Why do nurses practice massage?
Massage can promote healing and enhance well-being. According to a survey by the American Massage Therapy Association (AMTA), 43% of the population had their most recent massage for medical reasons (https://www.amtamassage.org/career_guidance/detail/193?typeId=10).
AMTA points to numerous studies that have found improvements in symptomology. The effects go beyond relief of achy muscles. Massage may lower blood pressure and improve cardiovascular health (https://www.amtamassage.org/research/Massage-Therapy-Research-Roundup/Research-Roundup–
Cardiovascular-Health—Massage.html). A 2013 study found a reduction of fatigue in cancer patients (https://www.amtamassage.org/articles/1/News/detail/3257). In situations where there is no cure possible, massage may bring a greater sense of well-being. Among those who may experience comfort are end-of-life hospice patients.
Nurses are, by and large, responsive to therapies that promote well-being, even when well-being is difficult to quantify. Noreen Frisch, PhD and RN, notes that nursing is, at its core, a holistic discipline (http://nursingworld.org/MainMenuCategories/ANAMarketplace/ANAPeriodicals/OJIN/TableofContents/Volume62001/No2May01/AlternativeComplementaryModalities.html).
The Louisiana State Board of Nursing noted, in a declaratory statement about complementary therapies, a long history of the use of massage in healthcare, a history that went back as far as 1815 (http://www.lsbn.state.la.us/). The Art of Massage, A Practical Manual for the Nurse, the Student and the Practitioner was written in 1895.
Today’s nurses are taking advantage of an opportunity that their predecessors often didn’t have: the opportunity to receive formal education and training in massage therapy.
Scope of Practice Issues
In many cases, nurses are authorized to perform some massage by virtue of their license. The particulars vary from state. In some cases, there may be a distinction between relaxation massage and more targeted therapy. Several themes emerge, including limitations on practice, requirements for obtaining informed consent, and adherence to written guidelines. The Louisiana Board has stated that a registered nurse may provide massage as part of a care plan for purposes such as relief of pain or moderation of stress. The New Hampshire Board has stated that massage, as a nursing intervention, is within the scope of registered nurses, licensed practical nurses, and licensed nursing assistants if they have the competency, and if the intervention is performed as part of a care plan (http://www.nh.gov/
nursing/faq/reiki.htm). The Oregon Board has stated that it may be within a nurse’s scope of practice to provide massage as an element of care within a broader plan of care (http://www.oregon.gov/
Studying Massage as a Discipline
Regulations and policies are subject to change. But whatever theoretically may be in a nurse’s scope of practice, one is limited by one’s own competency. The Oregon Board notes that with complementary modalities, it is important to understand theoretical underpinnings, practical applications, and risks — and to be able to document competency if it’s called into question.
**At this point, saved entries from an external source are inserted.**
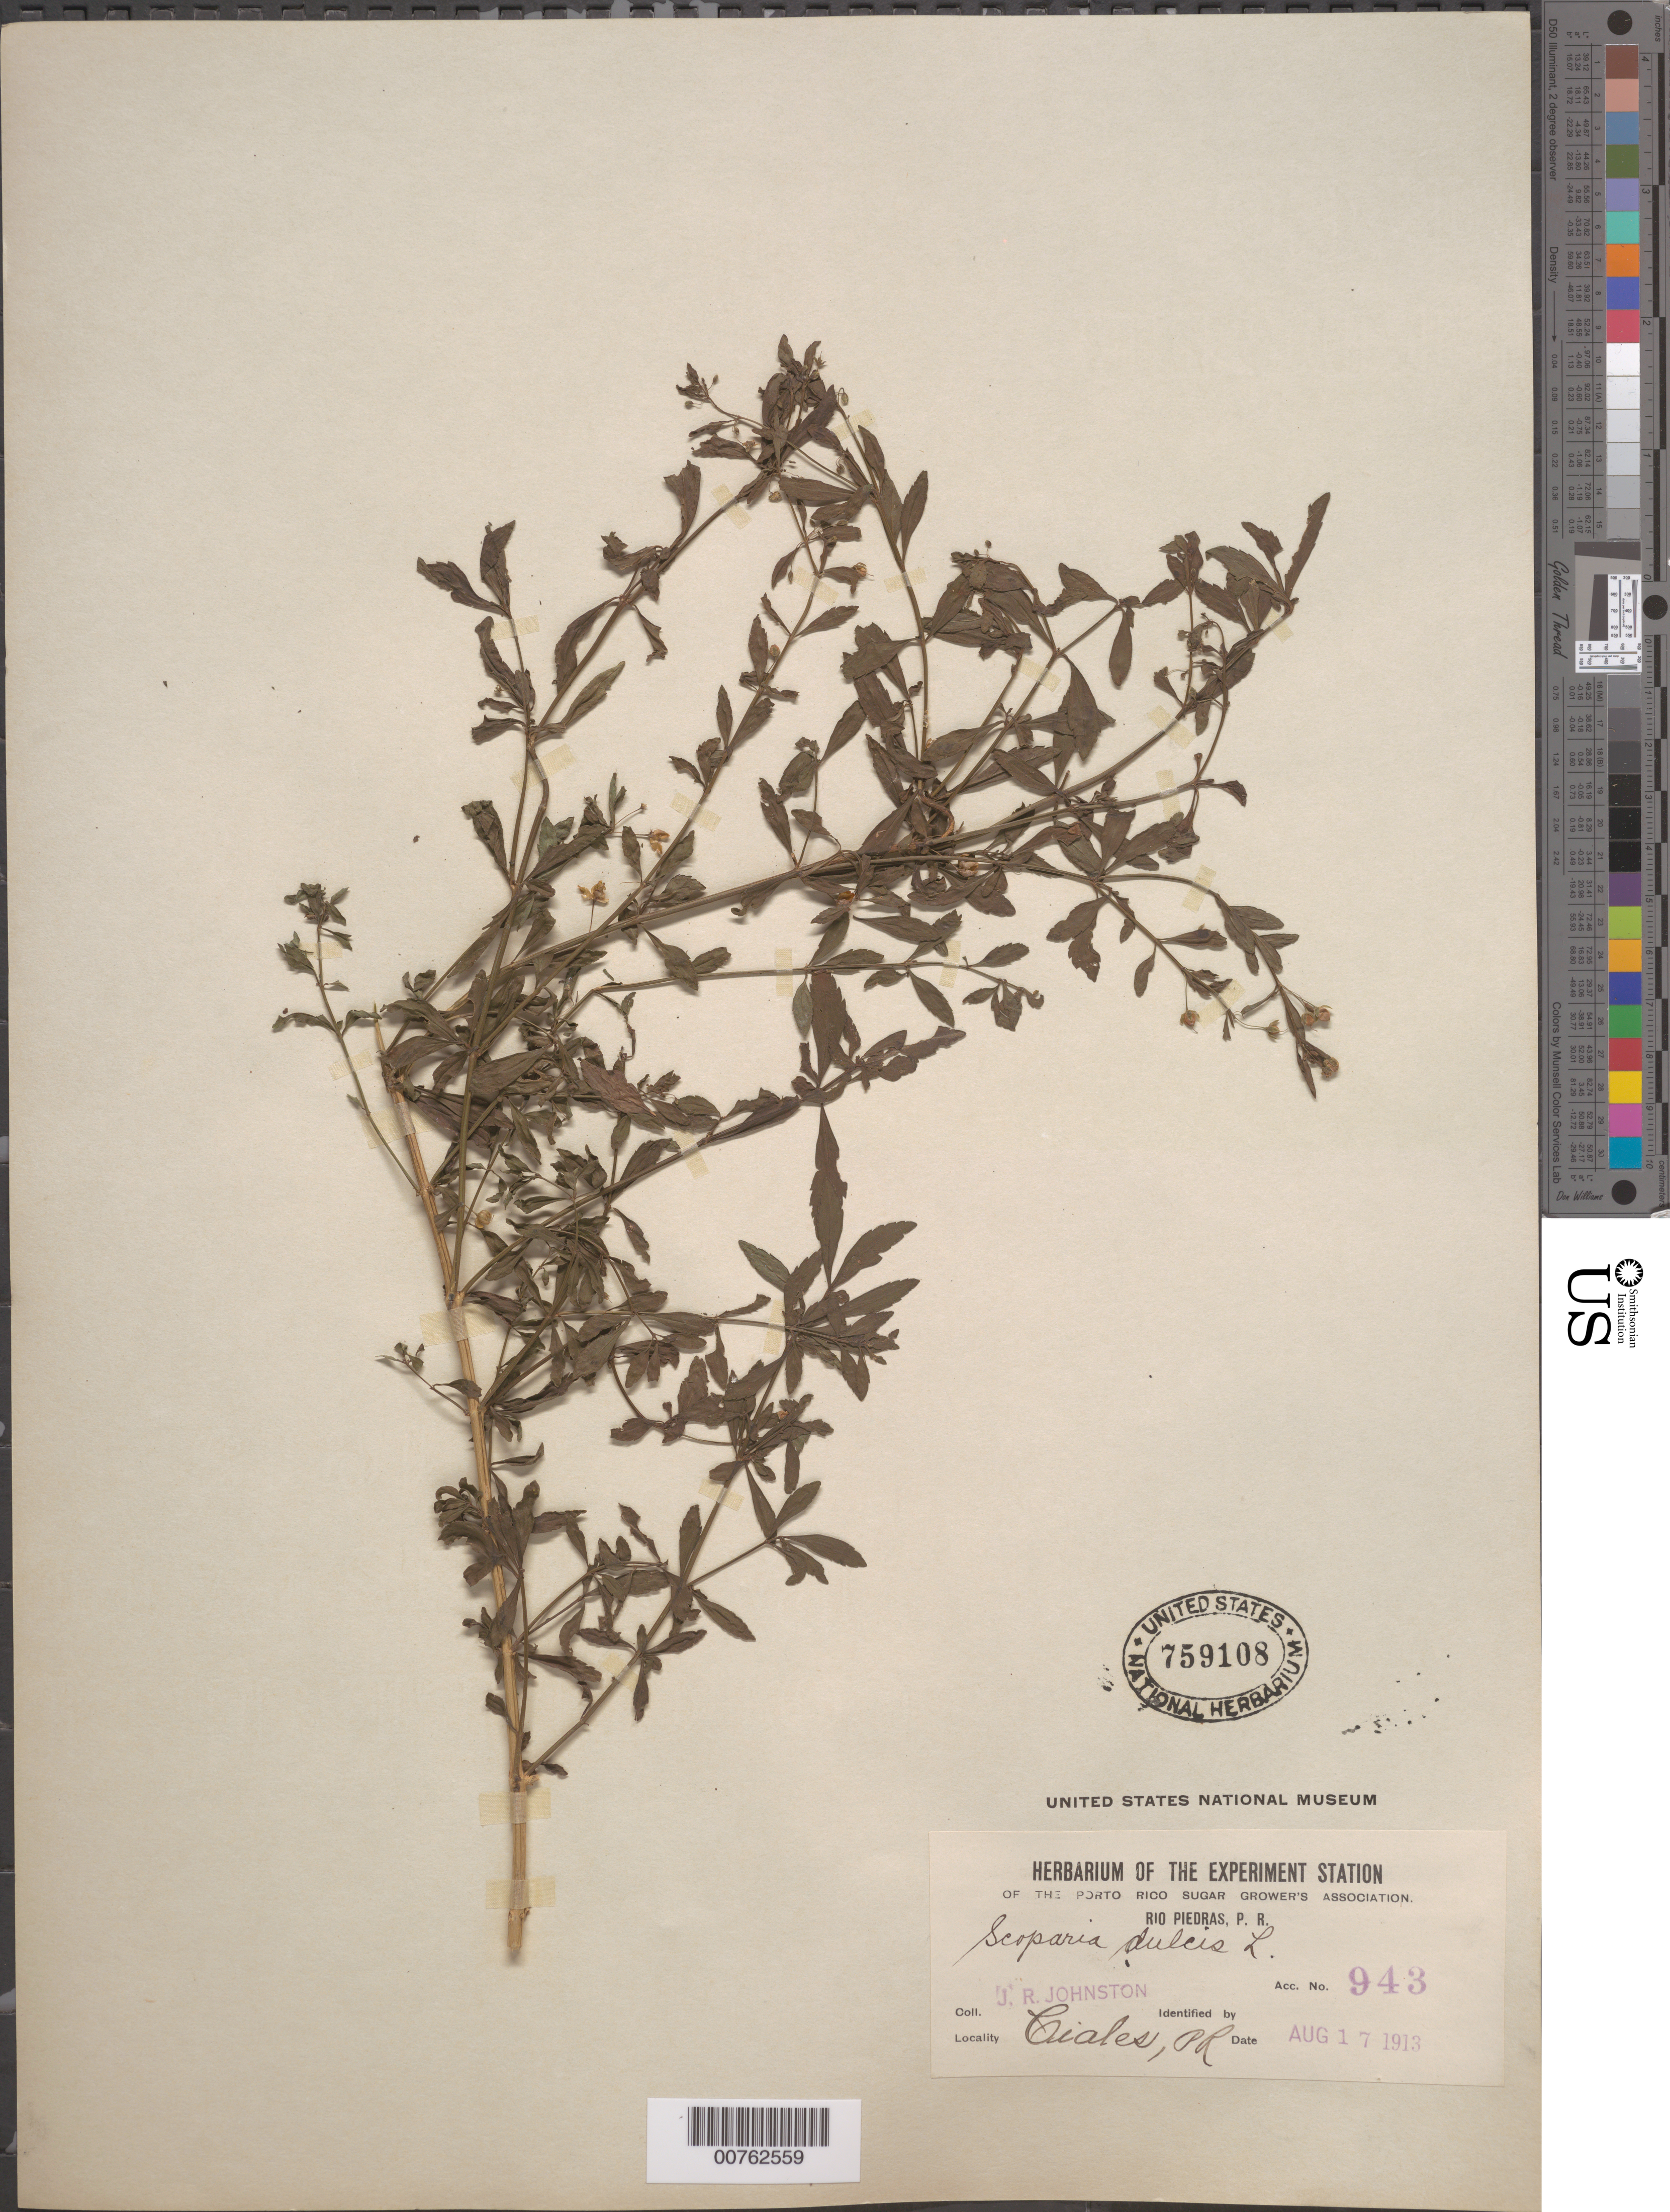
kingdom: Plantae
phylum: Tracheophyta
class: Magnoliopsida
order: Lamiales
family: Plantaginaceae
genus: Scoparia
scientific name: Scoparia dulcis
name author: L.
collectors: J. Johnston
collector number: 943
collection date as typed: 17 Aug 1913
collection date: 1913-08-17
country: Puerto Rico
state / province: San Juan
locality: Río Piedras, Ciales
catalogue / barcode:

The training received in a nursing program may be minimal, especially if the nurse has not studied at the graduate level. Most people know how to perform a simple back or shoulder rub, but they don’t know how to use massage to its full healing potential. Massage therapists typically have 600 or more hours of initial training; this includes concepts such as indications and contraindications as well as guided instruction in use of particular modalities. Techniques used to decrease agitation in Alzheimer’s patients might be relatively simple. However, techniques used to alleviate symptoms in some other health conditions are difficult to master.
Massage is its own discipline. Trained, licensed massage therapists pursue continuing education in their areas of specialization and may ultimately have far more hours than what is required for licensure.
Forging New Career Paths
It takes more formal education to become an RN than a massage therapist. However, this doesn’t mean that a career in massage is a step backwards. Sometimes professionals with backgrounds in healthcare become leaders in integrating massage within medical/ healthcare settings. Those who go into independent practice may also benefit from the dual training. Massage therapy is a field where many are in business for themselves but where the level of success and the earning vary a good deal.
Individuals with dual training in massage therapy and nursing may be sought after in the medical massage arena. The American Massage Therapy Association has provided profiles of massage therapists who work in the healthcare arena (https://www.amtamassage.org/career_guidance/
detail/193?typeId=10). Among those profiled: a professional who worked as an advanced practice nurse for a number of years before becoming a massage therapist. After receiving her massage credential, she went to work for a hospital that had recently implemented a massage therapy program for post-surgery cardiac and orthopedic patients. She brought to her new position a knowledge of healthcare systems – and an awareness of the emotional distress hospitalized patients can experience.